Progress, it’s as easy as 1-2-3.
 
An old school method for strength & lean mass.
 
Morning All,
 
You may have guessed that I enjoy things from yesteryear.
 
For good reason too, I might add.
 
Everything that worked back then still works today, in fact it’s usually more effective than what most people do these days.
 
You will find many a person runs to a fitness magazine, or some form of social media for a workout routine, which is fair enough, if something is free you’d be silly not to use it.
 
The only issue is that while the info might be good, the people using it only apply around 50% effort, especially when the weights get heavy.
 
This is bad… very bad.
 
Low effort means low results.
 
This is where for those of you who are a little more focused 1-2-3 will be something you enjoy.
 
Here is what to do:
 
– Pick an exercise or two (A1/A2 fashion)

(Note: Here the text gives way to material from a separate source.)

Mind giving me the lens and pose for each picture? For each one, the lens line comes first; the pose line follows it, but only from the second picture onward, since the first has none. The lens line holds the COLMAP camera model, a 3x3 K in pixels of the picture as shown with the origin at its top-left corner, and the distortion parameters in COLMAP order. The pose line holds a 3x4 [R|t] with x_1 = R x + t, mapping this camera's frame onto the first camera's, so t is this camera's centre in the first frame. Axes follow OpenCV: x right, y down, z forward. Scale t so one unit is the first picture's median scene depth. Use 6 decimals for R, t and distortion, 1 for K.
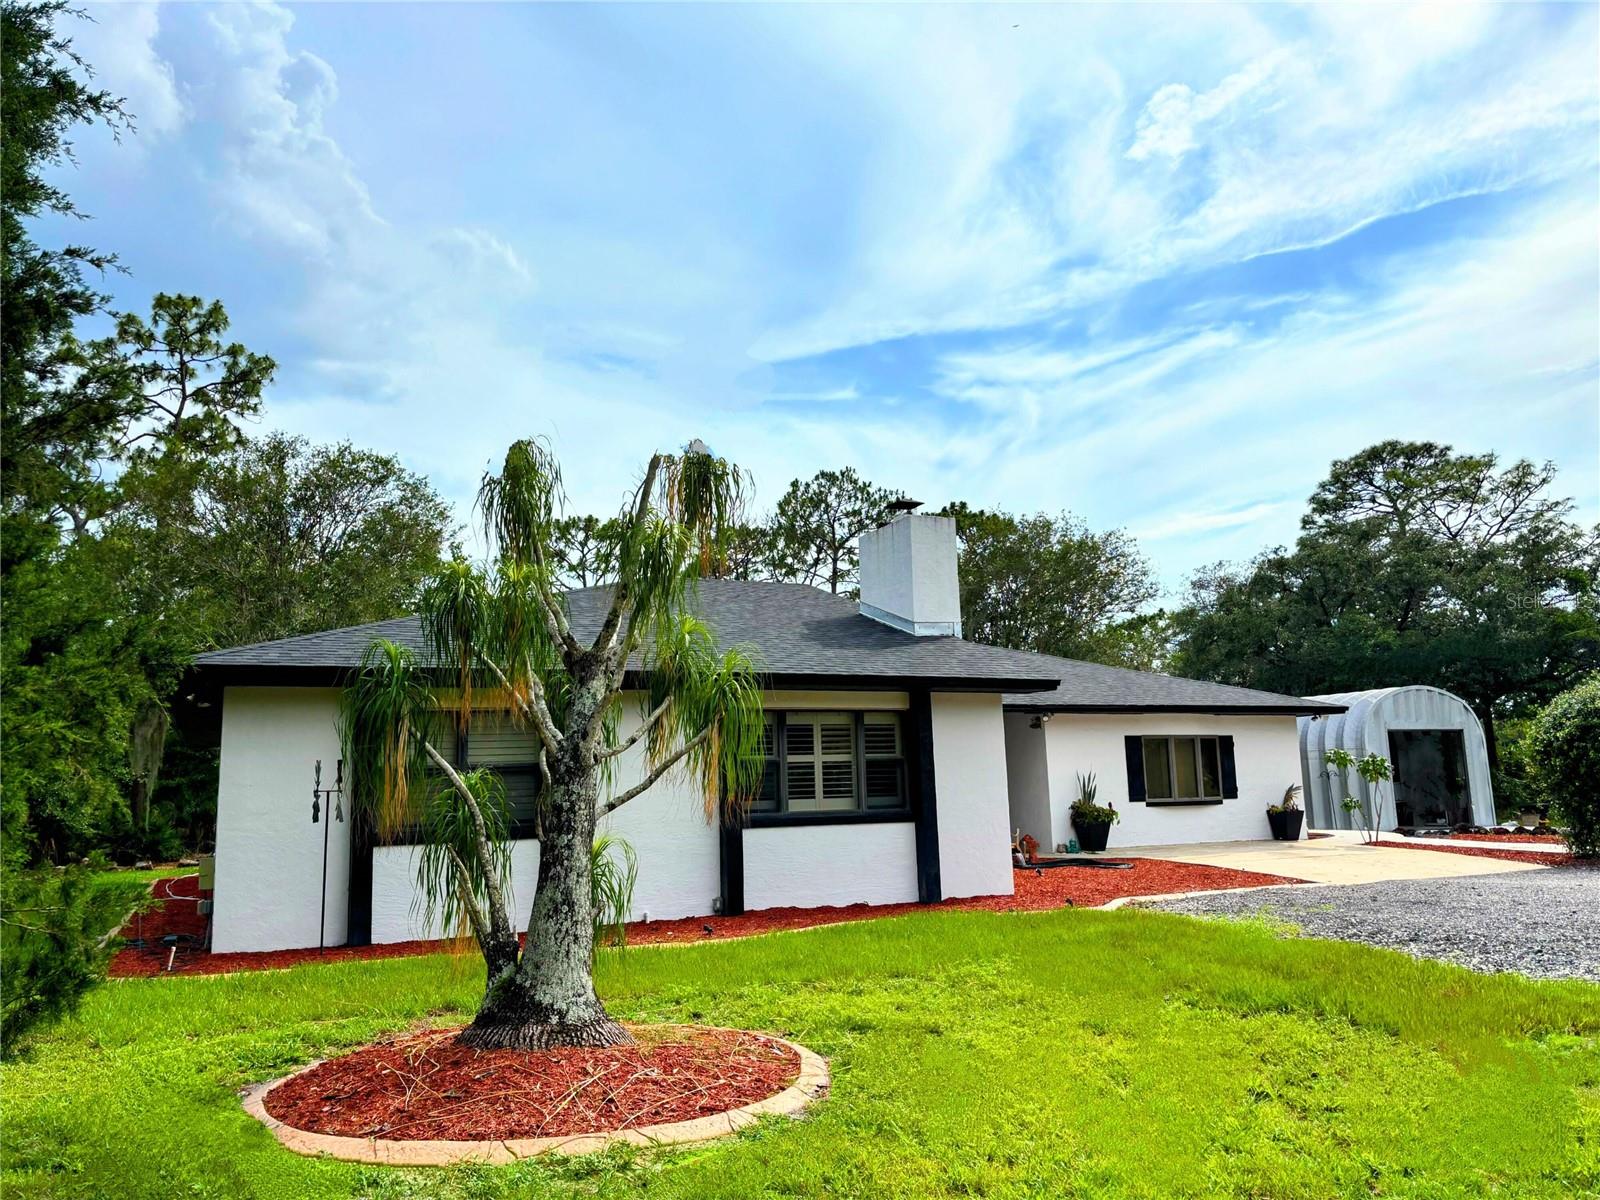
lens RADIAL K [[1250.5, 0, 809.9], [0, 1250.5, 595.7], [0, 0, 1]] dist [-0.002367, -0.011265]
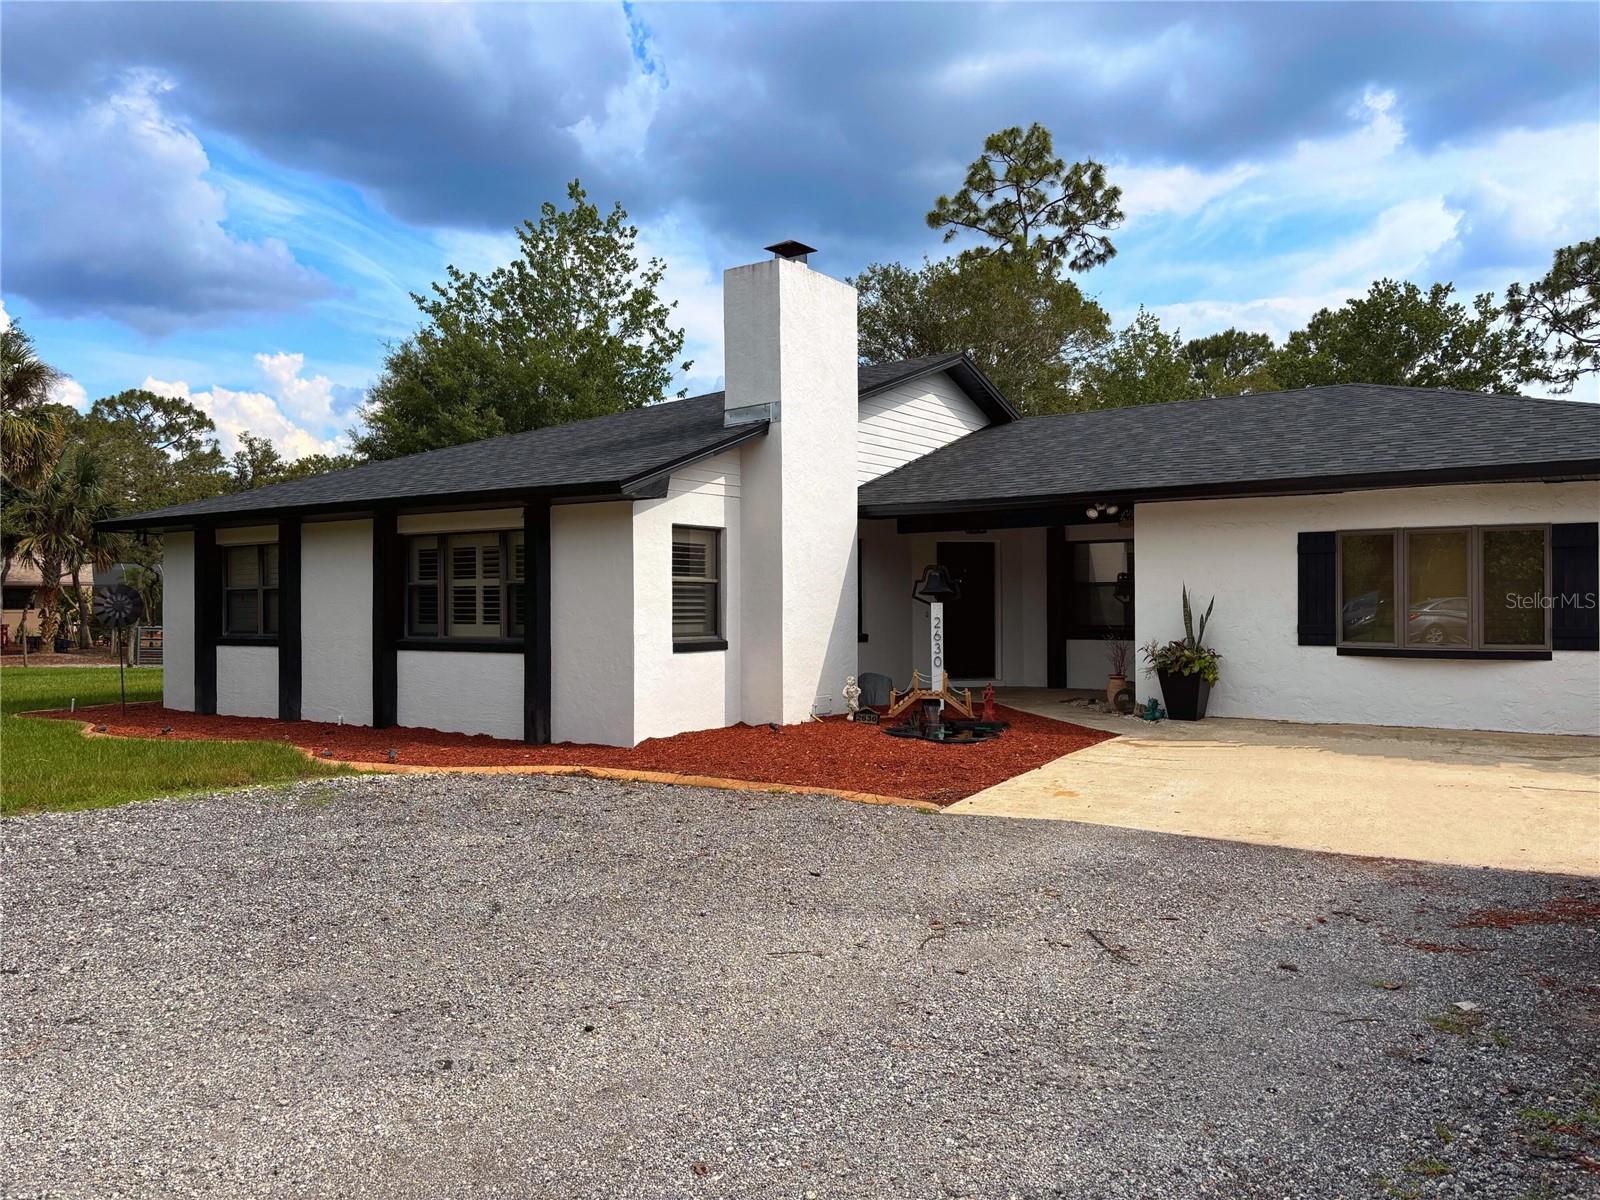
lens RADIAL K [[1250.5, 0, 793.6], [0, 1250.5, 601.6], [0, 0, 1]] dist [-0.002367, -0.011265]
pose [[0.464179, 0.022298, -0.885460, 0.618671], [0.130173, 0.987111, 0.093097, 0.056050], [0.876124, -0.158477, 0.455294, 0.498424]]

– Put some weight on the bar, say 80% of your max
– Do 1 rep, rest a little, do 2 reps, rest a little, do 3 reps, rest longer
– Add weight after each successful 1-2-3
– Do 3-5 sets
 
 
You’d be surprised how this rest pause style of protocol allows you to lift heavier than normal and get in some decent volume too.
 
You’ll find that this style of protocol is are more sustainable than a standard 5×5 with repeating weight as you can manage fatigue levels far better while still lifting heavy-ish.
 
In between each of the prescribed reps you could rest 15-30 seconds, just enough to allow you to get the next reps easily while still lifting heavy.
 
Rest 2-5min after each full set.
 
After you’ve done your reps/sets you can finish off with some loaded carries and perhaps some isolation work for weak points, or for vanity reasons, your choice.
 
This is so easy to apply you’ll probably ignore it.
 
You can use 3 week rotations before adding more total load to the bar if you choose, it will look like this:
 
Week 1: 3×1-2-3×80%
Week 2: 4×1-2-3×80%
Week 3: 5×1-2-3×80%
Week 4: 3×1-2-3×82%
And so on.
 
I’ve it a try and watch your strength, lean mass, skill in the lift and enjoyment of training soar through the roof.